OBJECTIVE
Please format the records from the line containing "class: Insecta" through the line containing "genus: Sorghum" as a JSON list of strings, one string per line, with blank lines skipped. Leave the pictures out of your answer.

(Dataset entries)

________________________________________

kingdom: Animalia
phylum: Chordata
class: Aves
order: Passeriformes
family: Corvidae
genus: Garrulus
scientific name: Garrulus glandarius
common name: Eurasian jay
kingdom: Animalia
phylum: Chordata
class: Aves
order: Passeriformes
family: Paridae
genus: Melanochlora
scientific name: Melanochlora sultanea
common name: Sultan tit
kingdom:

________________________________________

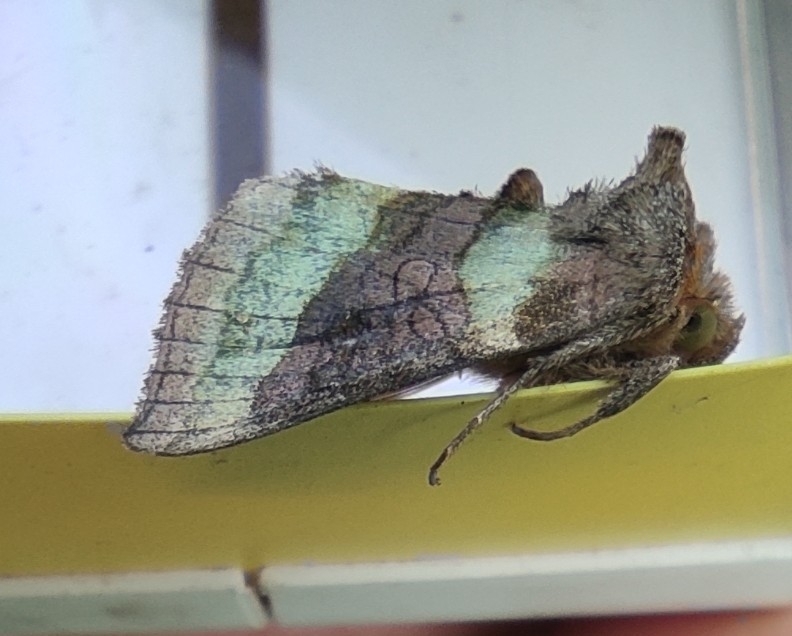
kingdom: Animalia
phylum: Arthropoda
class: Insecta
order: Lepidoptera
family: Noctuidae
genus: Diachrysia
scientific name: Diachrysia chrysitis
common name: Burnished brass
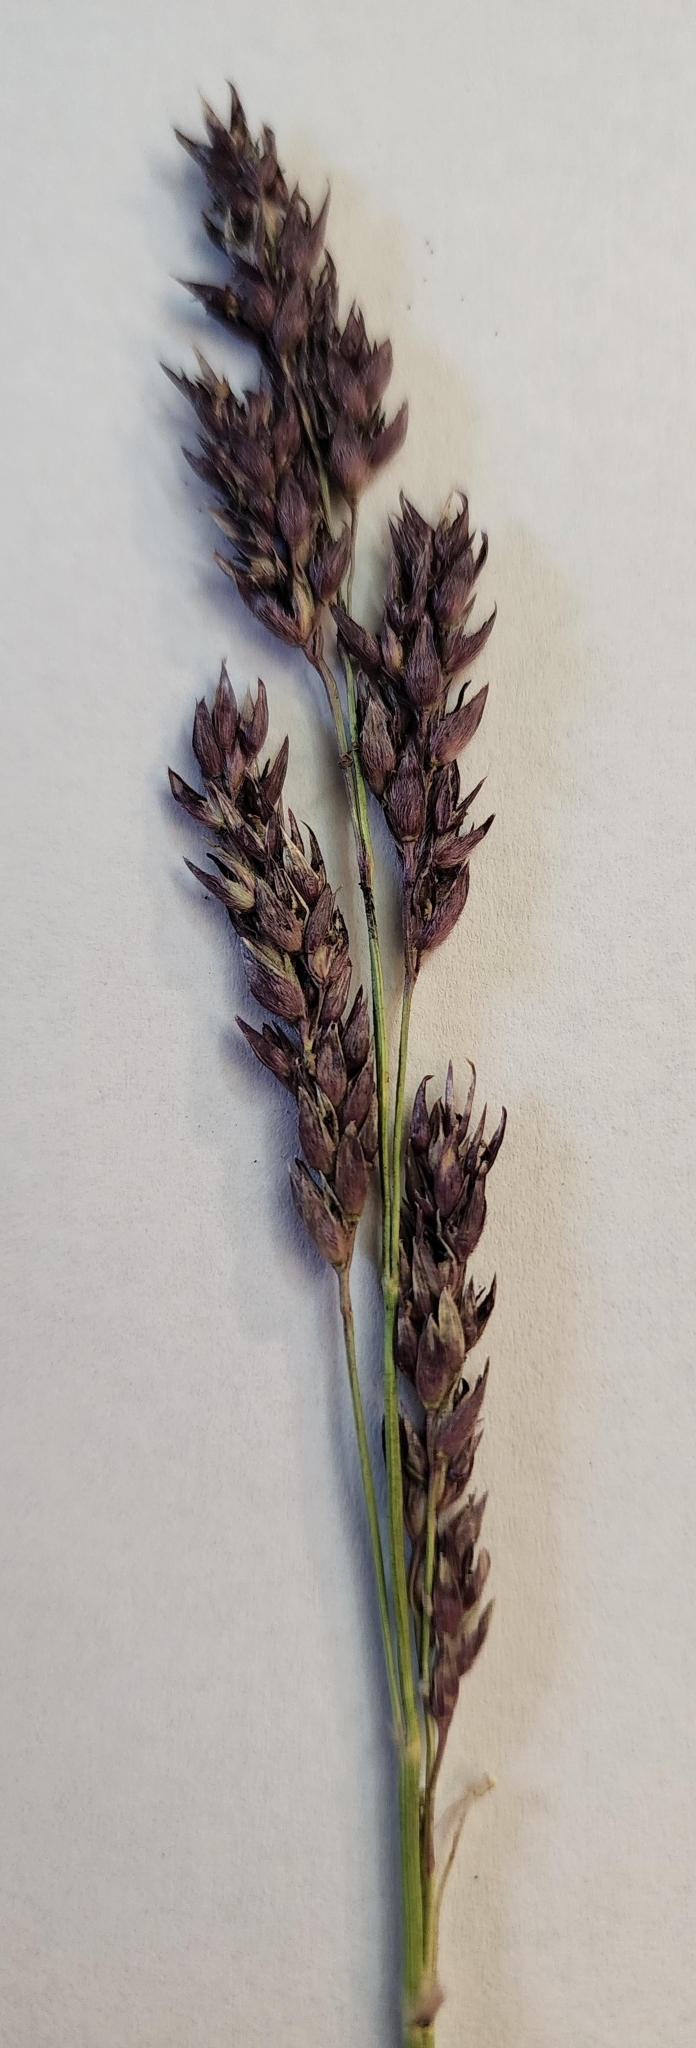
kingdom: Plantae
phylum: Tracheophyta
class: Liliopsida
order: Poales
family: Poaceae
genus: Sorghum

________________________________________

RESPONSE BELOW
[
  "class: Insecta",
  "order: Lepidoptera",
  "family: Noctuidae",
  "genus: Diachrysia",
  "scientific name: Diachrysia chrysitis",
  "common name: Burnished brass",
  "kingdom: Plantae",
  "phylum: Tracheophyta",
  "class: Liliopsida",
  "order: Poales",
  "family: Poaceae",
  "genus: Sorghum"
]